The choreography is ungainly, but the vocal pyrotechnics make the soul sing

Wednesday, Dec 7 2005
The theater has long been compared to organized religion; both the stage and the pulpit offer divine intervention in their own contrasting ways. But the Lorraine Hansberry Theatre's perennial holiday production literally turns the auditorium into a church. Based on poet/playwright Langston Hughes' 1961 "gospel song play" of the same title, Black Nativity mixes text from the Bible, snippets of Hughes' verse, and gospel hymns to recount the story of Jesus Christ's birth as told by members of a jubilant congregation. The production's formidable choir and soloists sing gospel standards such as "Go Tell It on the Mountain" and "Joy to the World" and newer songs (by, among others, principal artist and musical director Robin Hodge-Williams) with the sort of ecstatic fervor that makes even the most belligerent nonbelievers want to leap out of their seats and make a joyful noise unto the Lord.

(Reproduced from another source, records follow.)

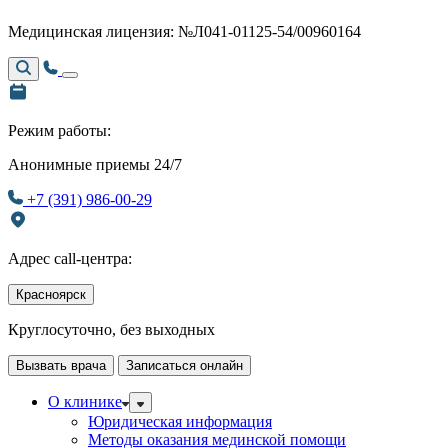
Медицинская лицензия: №Л041-01125-54/00960164
Режим работы:
Анонимные приемы 24/7
+7 (391) 986-00-29
Адрес call-центра:
Красноярск
Круглосуточно, без выходных
Вызвать врача
Записаться онлайн
О клинике
Юридическая информация
Методы оказания мединской помощи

The show's choreography is a bit ungainly: Watching Mary go through 10 minutes of birth pangs in the middle of a particularly emotional hymn, for instance, is nothing short of embarrassing. Yet the vocal pyrotechnics -- particularly from blues diva Faye Carol and the angelic Merkell L. Williams -- make the soul sing. Still, you could probably enjoy a similar experience (without the annoying choreography) at Glide Memorial on any given Sunday for free.